Вадим отвечает. Она смотрит на меня многозначительно: мол, ладно, пусть не получается, зато не балуется, не выбегает из класса. А у него как раз получается. Просто все четвероногие, которых мы лепим, похожи у него на волка. За кого бы ни взялся, хоть за козу рогатую, а получается волк. Волк — это сигнал, который Вадим посылает во взрослый мир. Но взрослые глухи к этому сигналу. Их тревожит отсутствие сходства между реальной козой и вылепленной.
ЛЮБОВЬ СЛЕПА
Нет сомнений в том, что все родители, за редким и уродливым исключением, любят своих детей. Более того, те родители, которые возят детей к нам в студию, зачастую издалека, в переполненном транспорте, тратя время и деньги, их не просто любят, а любят деятельно, активно. Само по себе это прекрасно. Ну а что если при всей деятельности и активности любящий не понимает и не чувствует объекта своей любви? А объект, к сожалению, не может выразить себя понятным для любящего языком? Тогда любовь слепа, что чревато неприятными последствиями и для любящих, и для любимых.

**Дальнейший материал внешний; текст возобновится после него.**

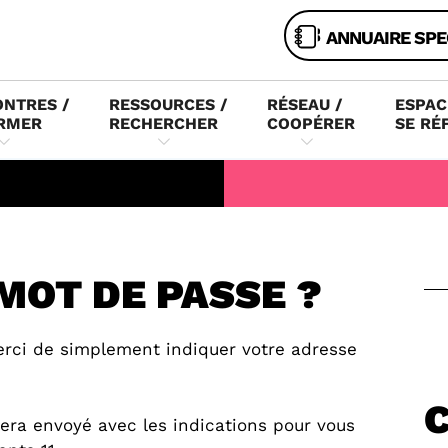
ANNUAIRE SPE
NTRES /
RESSOURCES /
RÉSEAU /
ESPAC
RMER
RECHERCHER
COOPÉRER
SE RÉ
MOT DE PASSE ?
erci de simplement indiquer votre adresse
era envoyé avec les indications pour vous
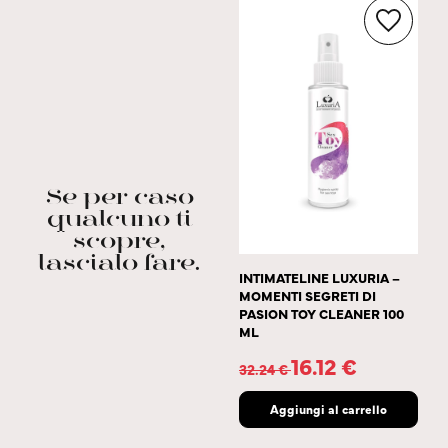
Se per caso
qualcuno ti
scopre,
lascialo fare.
INTIMATELINE LUXURIA –
MOMENTI SEGRETI DI
PASION TOY CLEANER 100
ML
16.12
€
32.24
€
Aggiungi al carrello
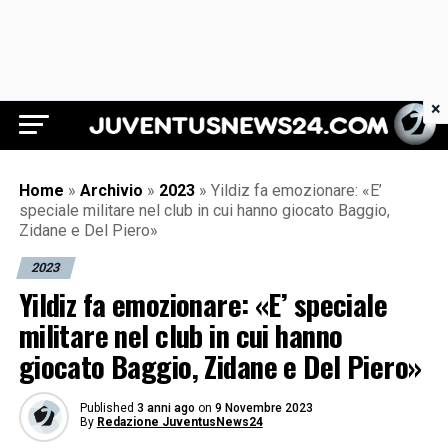
×
Juventus News 24
Home
»
Archivio
»
2023
»
Yildiz fa emozionare: «E’
speciale militare nel club in cui hanno giocato Baggio,
Zidane e Del Piero»
2023
Yildiz fa emozionare: «E’ speciale
militare nel club in cui hanno
giocato Baggio, Zidane e Del Piero»
Published
3 anni ago
on
9 Novembre 2023
By
Redazione JuventusNews24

Некоторые энергичные и деятельные родители, дедушки и бабушки возят детей в студию вопреки всему: вопреки внутренней природе данного ребенка, вопреки его физиологии (есть, например, «моторные» дети, о которых речь будет ниже), вопреки усталости и перенасыщенности впечатлениями от транспорта, от посещения в тот же день детского сада, гостей, телевизора и так далее. В чем здесь дело — трудно сказать. То ли они заворожены тезисом о гармоничном развитии, то ли переполнены любовью к детям или жалости к самим себе («Мы такого не имели, так пусть хоть они…»), то ли мода, то ли соседка посоветовала, то ли просто на фигурное катание не берут…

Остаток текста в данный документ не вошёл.